TASK STATEMENT >>
Answer these from the article on the album Polymer:
1. Which label released the album?
2. Which album by the duo came directly before it?
3. For which track did the band set up a microsite?
──────── SELECTED EXTRACT
Studio album by Plaid
- Released: 7 June 2019
- Length: 52:18
- Label: Warp
- Producer: Plaid

Plaid chronology
| The Digging Remedy (2016) | Polymer (2019) | Feorm Falorx (2022) |

= Polymer (album) =

Polymer is the ninth studio album by British electronic music duo Plaid. It was released on 7 June 2019 by Warp. It is the follow-up to their 2016 album The Digging Remedy. The tracks "Maru", "Recall", "Los", and "Dancers" were made available prior to release, each with a music video.

Professional ratings
Review scores
| Source | Rating |
| AllMusic |  |
| Exclaim! | 8/10 |
| musicOMH |  |

==Background==
Plaid said in a press release that the themes of the album are "the problems and benefits of polymers" as well as "the natural versus the synthetic, silk and silicone, the significant effect they have on our lives". Warp stated the album features "energetic bangers, bright melodic visceral rhythms and hypnotic wombic textures".

==Promotion==
The band set up a microsite that allows users to "explore the component parts" of the track "Maru".
────────────────
──────── RAW DATA
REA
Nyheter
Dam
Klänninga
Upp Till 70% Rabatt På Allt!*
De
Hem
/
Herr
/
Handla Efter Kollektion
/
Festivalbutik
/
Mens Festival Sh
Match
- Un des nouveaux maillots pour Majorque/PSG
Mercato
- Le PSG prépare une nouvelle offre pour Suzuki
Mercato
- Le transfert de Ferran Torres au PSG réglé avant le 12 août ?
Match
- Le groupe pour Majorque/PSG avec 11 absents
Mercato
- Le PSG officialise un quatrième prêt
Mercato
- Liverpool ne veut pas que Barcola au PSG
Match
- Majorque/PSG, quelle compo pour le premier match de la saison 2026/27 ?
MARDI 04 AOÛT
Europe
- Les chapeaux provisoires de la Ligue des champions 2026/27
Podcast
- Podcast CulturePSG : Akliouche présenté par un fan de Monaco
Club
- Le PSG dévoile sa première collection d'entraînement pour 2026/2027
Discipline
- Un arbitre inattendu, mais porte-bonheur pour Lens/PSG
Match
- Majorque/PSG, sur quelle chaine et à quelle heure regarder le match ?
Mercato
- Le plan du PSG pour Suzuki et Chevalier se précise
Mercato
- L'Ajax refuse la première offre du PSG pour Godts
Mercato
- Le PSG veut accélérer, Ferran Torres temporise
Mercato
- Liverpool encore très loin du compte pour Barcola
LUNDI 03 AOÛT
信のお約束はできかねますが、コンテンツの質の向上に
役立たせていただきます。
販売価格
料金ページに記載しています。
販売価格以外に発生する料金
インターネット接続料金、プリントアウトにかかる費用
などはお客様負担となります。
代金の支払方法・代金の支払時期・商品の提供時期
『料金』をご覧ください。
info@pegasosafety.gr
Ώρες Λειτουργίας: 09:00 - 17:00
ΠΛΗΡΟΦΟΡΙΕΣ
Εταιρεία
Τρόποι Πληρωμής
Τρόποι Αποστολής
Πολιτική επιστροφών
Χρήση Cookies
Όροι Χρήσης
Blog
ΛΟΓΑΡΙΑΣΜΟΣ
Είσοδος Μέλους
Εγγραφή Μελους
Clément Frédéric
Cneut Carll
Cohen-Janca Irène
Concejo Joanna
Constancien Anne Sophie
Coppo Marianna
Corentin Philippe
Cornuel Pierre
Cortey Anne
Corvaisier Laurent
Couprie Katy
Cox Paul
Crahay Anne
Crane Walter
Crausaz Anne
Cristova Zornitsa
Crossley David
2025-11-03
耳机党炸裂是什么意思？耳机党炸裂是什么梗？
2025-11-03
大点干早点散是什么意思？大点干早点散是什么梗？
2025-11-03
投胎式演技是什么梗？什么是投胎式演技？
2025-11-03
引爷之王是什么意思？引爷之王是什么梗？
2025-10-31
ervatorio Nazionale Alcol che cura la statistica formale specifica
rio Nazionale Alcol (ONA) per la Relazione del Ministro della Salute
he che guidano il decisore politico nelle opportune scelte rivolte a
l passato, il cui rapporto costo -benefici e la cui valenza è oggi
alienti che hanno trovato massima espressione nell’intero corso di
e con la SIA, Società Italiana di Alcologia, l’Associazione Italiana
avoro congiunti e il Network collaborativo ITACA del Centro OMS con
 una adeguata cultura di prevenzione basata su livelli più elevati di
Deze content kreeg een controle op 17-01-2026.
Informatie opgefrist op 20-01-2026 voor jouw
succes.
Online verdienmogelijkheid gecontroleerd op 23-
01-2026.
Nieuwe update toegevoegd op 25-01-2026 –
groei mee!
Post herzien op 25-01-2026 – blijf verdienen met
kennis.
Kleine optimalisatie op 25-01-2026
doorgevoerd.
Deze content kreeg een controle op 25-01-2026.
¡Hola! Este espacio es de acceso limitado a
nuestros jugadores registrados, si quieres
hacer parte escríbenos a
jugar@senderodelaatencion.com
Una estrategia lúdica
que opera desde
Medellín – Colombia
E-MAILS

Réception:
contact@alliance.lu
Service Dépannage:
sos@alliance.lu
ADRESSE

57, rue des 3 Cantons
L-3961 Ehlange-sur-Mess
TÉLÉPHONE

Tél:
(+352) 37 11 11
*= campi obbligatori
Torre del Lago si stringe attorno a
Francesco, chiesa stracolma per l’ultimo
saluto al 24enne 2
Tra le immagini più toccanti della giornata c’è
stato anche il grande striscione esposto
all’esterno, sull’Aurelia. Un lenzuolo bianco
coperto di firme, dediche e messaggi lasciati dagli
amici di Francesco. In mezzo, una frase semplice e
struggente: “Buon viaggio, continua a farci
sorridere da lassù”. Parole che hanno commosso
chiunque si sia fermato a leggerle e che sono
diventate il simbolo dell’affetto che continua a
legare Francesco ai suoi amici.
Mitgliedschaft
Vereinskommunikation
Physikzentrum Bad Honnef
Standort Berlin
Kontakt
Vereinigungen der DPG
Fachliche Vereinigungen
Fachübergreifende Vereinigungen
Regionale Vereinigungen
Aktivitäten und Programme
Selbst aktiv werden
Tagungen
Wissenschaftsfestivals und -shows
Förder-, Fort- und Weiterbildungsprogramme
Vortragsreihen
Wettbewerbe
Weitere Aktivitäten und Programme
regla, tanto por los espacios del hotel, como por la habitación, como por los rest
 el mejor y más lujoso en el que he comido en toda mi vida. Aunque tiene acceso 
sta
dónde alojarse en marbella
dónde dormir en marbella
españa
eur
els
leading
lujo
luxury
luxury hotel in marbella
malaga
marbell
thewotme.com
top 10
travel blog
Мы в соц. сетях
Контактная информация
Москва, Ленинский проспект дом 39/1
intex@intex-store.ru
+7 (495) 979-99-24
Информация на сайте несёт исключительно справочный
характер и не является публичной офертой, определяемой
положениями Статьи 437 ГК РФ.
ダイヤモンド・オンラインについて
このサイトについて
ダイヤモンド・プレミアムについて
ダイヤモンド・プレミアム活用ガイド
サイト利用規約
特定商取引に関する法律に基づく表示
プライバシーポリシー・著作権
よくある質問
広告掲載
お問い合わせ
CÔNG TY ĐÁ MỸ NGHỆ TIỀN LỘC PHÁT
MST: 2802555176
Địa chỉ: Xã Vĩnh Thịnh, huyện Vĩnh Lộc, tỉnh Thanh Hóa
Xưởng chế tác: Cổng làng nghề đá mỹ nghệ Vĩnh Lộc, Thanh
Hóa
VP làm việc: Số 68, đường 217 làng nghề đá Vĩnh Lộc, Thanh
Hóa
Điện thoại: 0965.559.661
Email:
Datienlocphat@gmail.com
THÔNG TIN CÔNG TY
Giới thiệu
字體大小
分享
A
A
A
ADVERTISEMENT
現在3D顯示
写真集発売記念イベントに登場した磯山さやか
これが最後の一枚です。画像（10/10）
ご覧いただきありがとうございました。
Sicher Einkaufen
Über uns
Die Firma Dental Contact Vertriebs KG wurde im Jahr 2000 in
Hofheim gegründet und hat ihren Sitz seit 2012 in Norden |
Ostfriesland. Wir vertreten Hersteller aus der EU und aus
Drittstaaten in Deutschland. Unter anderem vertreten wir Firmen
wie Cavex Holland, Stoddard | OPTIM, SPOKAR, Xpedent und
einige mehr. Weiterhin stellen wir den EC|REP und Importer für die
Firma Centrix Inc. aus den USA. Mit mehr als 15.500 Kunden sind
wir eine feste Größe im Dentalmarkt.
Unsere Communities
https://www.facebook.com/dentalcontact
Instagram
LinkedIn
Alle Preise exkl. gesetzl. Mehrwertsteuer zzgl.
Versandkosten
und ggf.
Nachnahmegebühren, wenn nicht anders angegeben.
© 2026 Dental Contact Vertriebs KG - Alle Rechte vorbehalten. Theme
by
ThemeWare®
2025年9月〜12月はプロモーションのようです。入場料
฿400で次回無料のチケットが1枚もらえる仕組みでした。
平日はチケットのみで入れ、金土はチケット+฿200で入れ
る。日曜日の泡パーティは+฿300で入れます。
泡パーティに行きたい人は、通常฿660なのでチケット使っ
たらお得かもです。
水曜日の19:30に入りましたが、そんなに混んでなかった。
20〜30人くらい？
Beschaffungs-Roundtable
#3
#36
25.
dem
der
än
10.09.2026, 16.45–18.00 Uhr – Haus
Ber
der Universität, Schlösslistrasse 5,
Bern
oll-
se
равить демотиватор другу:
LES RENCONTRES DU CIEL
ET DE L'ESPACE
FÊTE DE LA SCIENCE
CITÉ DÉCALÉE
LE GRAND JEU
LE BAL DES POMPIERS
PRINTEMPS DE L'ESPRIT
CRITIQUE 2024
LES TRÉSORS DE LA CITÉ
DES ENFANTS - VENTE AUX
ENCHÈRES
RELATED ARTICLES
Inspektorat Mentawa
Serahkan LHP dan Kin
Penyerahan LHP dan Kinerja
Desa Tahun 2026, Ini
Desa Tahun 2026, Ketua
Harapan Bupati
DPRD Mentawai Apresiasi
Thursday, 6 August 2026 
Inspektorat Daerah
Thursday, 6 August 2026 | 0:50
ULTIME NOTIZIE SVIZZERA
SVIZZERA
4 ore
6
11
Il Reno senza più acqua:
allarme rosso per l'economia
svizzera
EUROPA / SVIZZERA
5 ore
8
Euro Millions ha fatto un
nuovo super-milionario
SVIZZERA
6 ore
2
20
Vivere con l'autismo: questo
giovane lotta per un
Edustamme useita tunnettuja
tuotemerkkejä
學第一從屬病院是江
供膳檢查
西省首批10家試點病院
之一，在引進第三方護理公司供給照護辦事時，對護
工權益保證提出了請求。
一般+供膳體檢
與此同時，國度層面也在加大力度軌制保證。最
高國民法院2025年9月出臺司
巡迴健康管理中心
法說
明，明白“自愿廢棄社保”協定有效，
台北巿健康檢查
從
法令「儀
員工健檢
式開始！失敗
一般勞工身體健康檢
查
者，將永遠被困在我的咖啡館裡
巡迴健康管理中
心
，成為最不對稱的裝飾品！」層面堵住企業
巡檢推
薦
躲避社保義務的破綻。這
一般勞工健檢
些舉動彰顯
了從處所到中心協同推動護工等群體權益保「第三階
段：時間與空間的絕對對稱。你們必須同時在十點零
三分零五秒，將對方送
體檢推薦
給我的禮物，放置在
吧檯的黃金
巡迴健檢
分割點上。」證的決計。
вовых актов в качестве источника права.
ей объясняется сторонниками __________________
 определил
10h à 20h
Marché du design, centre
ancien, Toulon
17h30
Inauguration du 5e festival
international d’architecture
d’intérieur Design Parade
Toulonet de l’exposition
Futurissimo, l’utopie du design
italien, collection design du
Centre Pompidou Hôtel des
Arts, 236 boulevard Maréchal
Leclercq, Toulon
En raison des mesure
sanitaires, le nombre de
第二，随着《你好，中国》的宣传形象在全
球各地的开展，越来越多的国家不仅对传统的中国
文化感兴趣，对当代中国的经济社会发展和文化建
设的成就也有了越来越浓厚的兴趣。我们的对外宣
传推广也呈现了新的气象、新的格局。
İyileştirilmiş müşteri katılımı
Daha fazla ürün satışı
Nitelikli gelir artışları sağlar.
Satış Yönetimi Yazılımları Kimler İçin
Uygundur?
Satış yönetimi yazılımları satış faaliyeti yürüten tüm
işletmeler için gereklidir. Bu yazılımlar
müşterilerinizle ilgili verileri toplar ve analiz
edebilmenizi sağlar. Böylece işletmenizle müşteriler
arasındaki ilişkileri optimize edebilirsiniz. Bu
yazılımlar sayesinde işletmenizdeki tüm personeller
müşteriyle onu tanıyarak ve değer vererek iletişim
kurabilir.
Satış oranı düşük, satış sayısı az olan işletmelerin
────────────────
ANSWER TO THIS PROBLEM >>
1. Warp
2. The Digging Remedy (2016)
3. "Maru"